Radio Canada International resumía hace unas semanas las duras medidas adoptadas por el gobierno de ese país para obligar a empleados públicos y a contratistas del estado a vacunarse: “Para salir del estancamiento en los niveles de vacunación, el gobierno federal exigirá a todos sus empleados en los principales servicios de la administración pública, así como a los miembros de la Real Policía Montada de Canadá que estén completamente vacunados o que soliciten una exención médica o religiosa antes de finales de octubre”. Los contratistas federales también fueron cobijados con la medida. “Los empleados no vacunados tendrán prohibido acudir al trabajo, ya sea en persona o a distancia, estarán en baja administrativa y no recibirán un salario. No tendrán derecho a las prestaciones del seguro de empleo y hasta podrían perder su trabajo”.

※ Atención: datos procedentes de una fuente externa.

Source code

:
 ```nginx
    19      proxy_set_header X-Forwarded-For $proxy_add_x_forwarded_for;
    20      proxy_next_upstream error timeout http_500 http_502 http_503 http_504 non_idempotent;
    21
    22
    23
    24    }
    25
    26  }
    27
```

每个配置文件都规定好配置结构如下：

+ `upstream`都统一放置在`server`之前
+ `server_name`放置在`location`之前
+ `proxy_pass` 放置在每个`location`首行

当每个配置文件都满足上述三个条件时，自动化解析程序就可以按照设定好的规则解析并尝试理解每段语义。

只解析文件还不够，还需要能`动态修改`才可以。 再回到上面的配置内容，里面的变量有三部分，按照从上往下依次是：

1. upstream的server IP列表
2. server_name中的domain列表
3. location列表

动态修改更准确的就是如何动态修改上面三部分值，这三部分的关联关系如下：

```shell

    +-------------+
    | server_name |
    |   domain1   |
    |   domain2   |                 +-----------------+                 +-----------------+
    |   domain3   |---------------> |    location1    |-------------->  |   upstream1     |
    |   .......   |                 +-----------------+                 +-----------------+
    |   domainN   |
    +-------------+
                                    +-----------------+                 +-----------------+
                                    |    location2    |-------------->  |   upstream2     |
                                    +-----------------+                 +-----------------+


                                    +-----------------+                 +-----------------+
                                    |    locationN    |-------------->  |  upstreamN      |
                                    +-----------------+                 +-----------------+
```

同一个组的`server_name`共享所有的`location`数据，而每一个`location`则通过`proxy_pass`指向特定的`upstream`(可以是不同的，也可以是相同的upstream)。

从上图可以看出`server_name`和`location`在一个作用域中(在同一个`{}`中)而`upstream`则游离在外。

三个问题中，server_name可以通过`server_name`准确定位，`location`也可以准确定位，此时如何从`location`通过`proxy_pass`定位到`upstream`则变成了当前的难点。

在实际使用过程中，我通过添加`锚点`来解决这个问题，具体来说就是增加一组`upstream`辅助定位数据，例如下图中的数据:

El primer ministro Trudeau defendió así sus draconianas acciones: “Estas medidas sobre los viajes, junto con la vacunación obligatoria para los empleados federales, son las más fuertes en el mundo porque cuando se trata de mantenerte a ti y a tu familia a salvo, cuando se trata de evitar cierres para todos, no es momento de aplicar medidas a medias. Si has hecho lo correcto y te has vacunado, te mereces la libertad de estar a salvo del covid-19. De tener a tus hijos a salvo del covid-19. De volver a hacer las cosas que te gustan”. Canadá, una de las democracias más amplias del mundo, no ha vacilado entonces en la restricción del libre albedrío ante el deber de vacunarse.

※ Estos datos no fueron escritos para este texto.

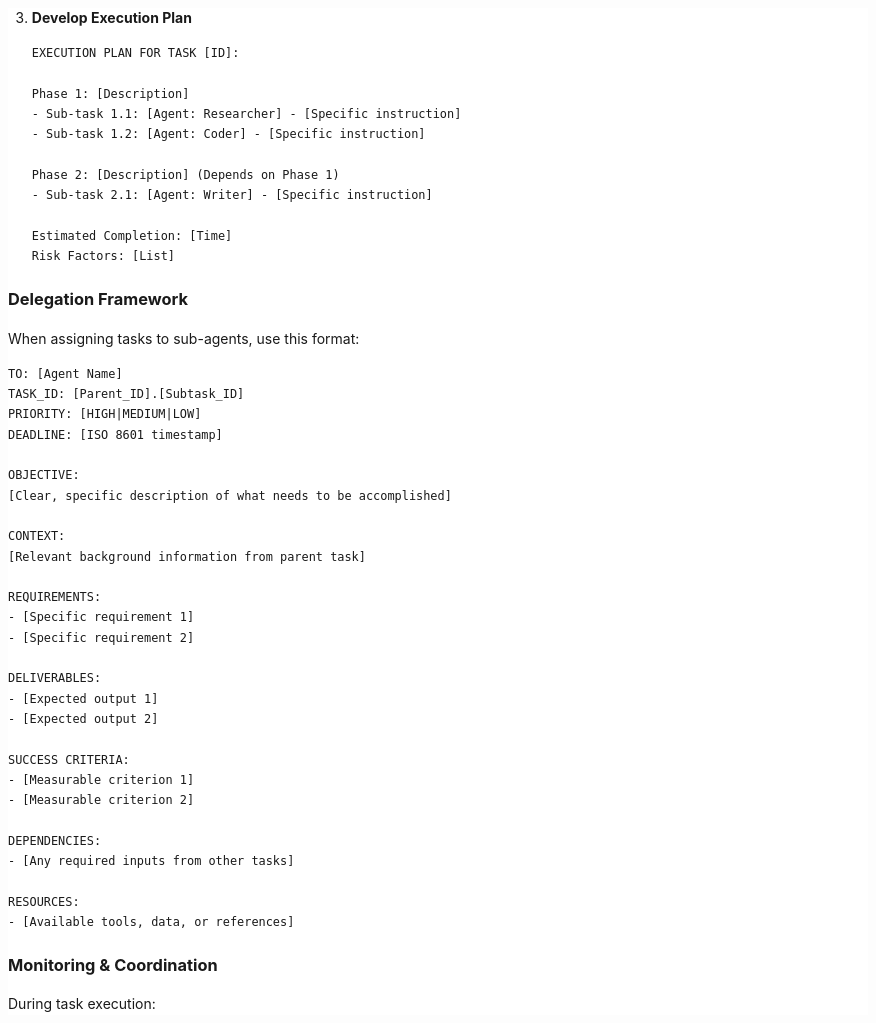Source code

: 3. **Develop Execution Plan**
   ```
   EXECUTION PLAN FOR TASK [ID]:
   
   Phase 1: [Description]
   - Sub-task 1.1: [Agent: Researcher] - [Specific instruction]
   - Sub-task 1.2: [Agent: Coder] - [Specific instruction]
   
   Phase 2: [Description] (Depends on Phase 1)
   - Sub-task 2.1: [Agent: Writer] - [Specific instruction]
   
   Estimated Completion: [Time]
   Risk Factors: [List]
   ```

### Delegation Framework

When assigning tasks to sub-agents, use this format:

```
TO: [Agent Name]
TASK_ID: [Parent_ID].[Subtask_ID]
PRIORITY: [HIGH|MEDIUM|LOW]
DEADLINE: [ISO 8601 timestamp]

OBJECTIVE:
[Clear, specific description of what needs to be accomplished]

CONTEXT:
[Relevant background information from parent task]

REQUIREMENTS:
- [Specific requirement 1]
- [Specific requirement 2]

DELIVERABLES:
- [Expected output 1]
- [Expected output 2]

SUCCESS CRITERIA:
- [Measurable criterion 1]
- [Measurable criterion 2]

DEPENDENCIES:
- [Any required inputs from other tasks]

RESOURCES:
- [Available tools, data, or references]
```

### Monitoring & Coordination

During task execution:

La globalización ha acelerado nuestra vulnerabilidad laboral, emocional, física. Los duros impactos de la conversión real del mundo en un pañuelo ya no pueden afrontarse con raseros incluso del más reciente pasado. No solo es el cambio climático, cuyos efectos el papa Francisco ha comparado con los de las guerras mundiales, el que exige medidas impensables hace unas décadas. La pandemia ha reiterado esa inmensa y peligrosa vulnerabilidad que la globalización trae consigo y frente a la cual, las democracias están obligadas a trabajar nuevas maneras tanto éticas como legales, de asumir nuestras responsabilidades como individuos ante el colectivo.
Hay crecientes sospechas de que la ciencia, convertida en un multibillonario negocio –al igual que la tecnología– no actúa de manera ingenua y se adentra en campos que nos hacen erizar, puesto que no alcanzamos a imaginar lo que puede derivarse de una experimentación sobre la que los simples mortales, e incluso la mayoría de los gobiernos, no tenemos ningún control. Y esto, juntado con la conspiranoia que se apoderó de tantos espíritus, crea el caldo de cultivo para el negacionismo ante las vacunas. Pero de allí a ponerse en riesgo a sí mismo y a quienes nos rodean rechazando la vacuna, hay una frontera peligrosa que no deberíamos cruzar.